#### TEXT PROVIDED
(Now with pictures!) I built Sergey's 80W metcal-compatible soldering station.

[rfmerrill]

Going by what I could see from SPICE simulations, it looks like the voltage across C75 is roughly (Vrms*Irms/31 A) * cos θ, which some of you may recognize as P/31A (real power). Doesn't quite gibe with what I measured on the real circuit though (I was seeing 1.3V with the iron in the stand and negative voltage with the iron under load). I'm sure there's something my simulation is missing.

Of course, I got the sign backwards, it's actually negative that XD

[rfmerrill]

I replaced L6, L7 and T2 with parts that seem to work a lot better

For L6 and L7 this EPCOS VHF choke works pretty well although it is a little tricky to bodge into place: https://www.digikey.com/en/products/detail/epcos-tdk-electronics/B82111B0000C022/4245895

For T2 I wound a new transformer with the same turns ratio on an ft-63a-61 core from Amidon. The specs on the core don't look ideal (complex permeability goes bumpy a little bit above the operating freq) but it seems to work and it's probably a lot better than the uxcell iron powder core.

#### STORED DATA
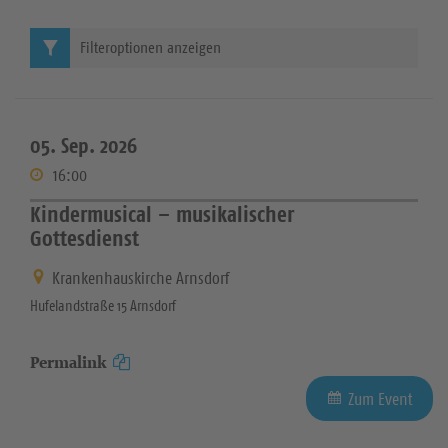
Filteroptionen anzeigen
05. Sep. 2026
16:00
Kindermusical – musikalischer
Gottesdienst
Krankenhauskirche Arnsdorf
Hufelandstraße 15 Arnsdorf
Permalink
Zum Event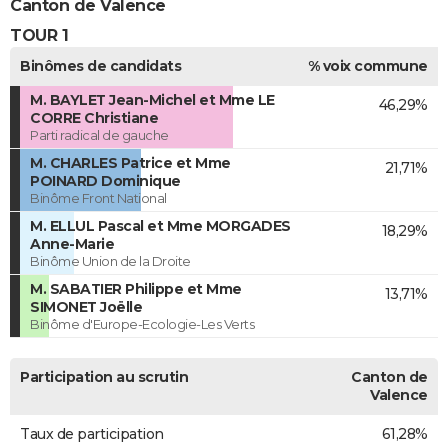
Canton de Valence
TOUR 1
Binômes de candidats
% voix commune
M. BAYLET Jean-Michel et Mme LE
46,29%
CORRE Christiane
Parti radical de gauche
M. CHARLES Patrice et Mme
21,71%
POINARD Dominique
Binôme Front National
M. ELLUL Pascal et Mme MORGADES
18,29%
Anne-Marie
Binôme Union de la Droite
M. SABATIER Philippe et Mme
13,71%
SIMONET Joëlle
Binôme d'Europe-Ecologie-Les Verts
Participation au scrutin
Canton de
Valence
Taux de participation
61,28%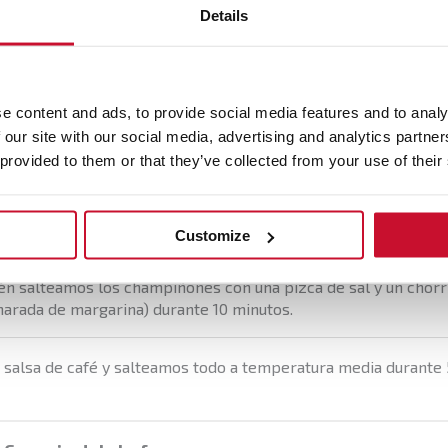
Details
os champiñones y los laminamos. Reservamos.
una taza de café a nuestra elección.
e content and ads, to provide social media features and to analy
 our site with our social media, advertising and analytics partn
én o cazuela fundimos la margarina, añadimos el café y el az
 provided to them or that they’ve collected from your use of their
ntegrar.
a pimienta y la canela.
Customize
én salteamos los champiñones con una pizca de sal y un chorrit
harada de margarina) durante 10 minutos.
 salsa de café y salteamos todo a temperatura media durante 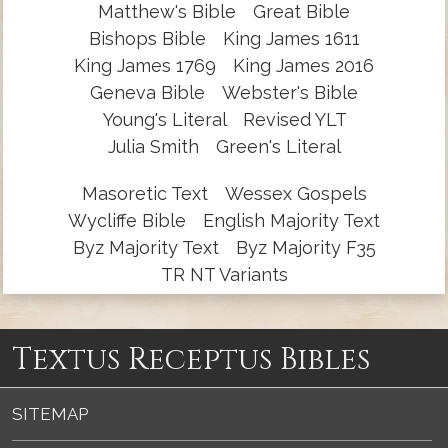
Matthew's Bible
Great Bible
Bishops Bible
King James 1611
King James 1769
King James 2016
Geneva Bible
Webster's Bible
Young's Literal
Revised YLT
Julia Smith
Green's Literal
Masoretic Text
Wessex Gospels
Wycliffe Bible
English Majority Text
Byz Majority Text
Byz Majority F35
TR NT Variants
Textus Receptus Bibles
SITEMAP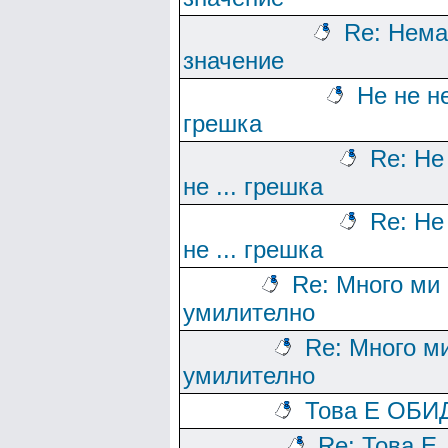
Re: Нема
значение
Не не не
грешка
Re: Не
не ... грешка
Re: Не
не ... грешка
Re: Много ми 
умилително
Re: Много м
умилително
Това Е ОБИД
Re: Това Е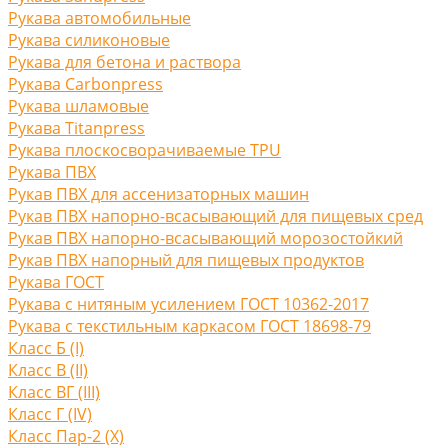
Рукава автомобильные
Рукава силиконовые
Рукава для бетона и раствора
Рукава Carbonpress
Рукава шламовые
Рукава Titanpress
Рукава плоскосворачиваемые TPU
Рукава ПВХ
Рукав ПВХ для ассенизаторных машин
Рукав ПВХ напорно-всасывающий для пищевых сред
Рукав ПВХ напорно-всасывающий морозостойкий
Рукав ПВХ напорный для пищевых продуктов
Рукава ГОСТ
Рукава с нитяным усилением ГОСТ 10362-2017
Рукава с текстильным каркасом ГОСТ 18698-79
Класс Б (I)
Класс В (II)
Класс ВГ (III)
Класс Г (IV)
Класс Пар-2 (X)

#### TASK LIST
[1] From the soldering station thread, reproduce everything from "For T2 I wound" down to "iron powder core." without any changes.
[2] According to the soldering station thread, on what core was the replacement for T2 wound?

#### RESULTS OF THE TASKS
[1]
For T2 I wound a new transformer with the same turns ratio on an ft-63a-61 core from Amidon. The specs on the core don't look ideal (complex permeability goes bumpy a little bit above the operating freq) but it seems to work and it's probably a lot better than the uxcell iron powder core.

[2] An ft-63a-61 core from Amidon.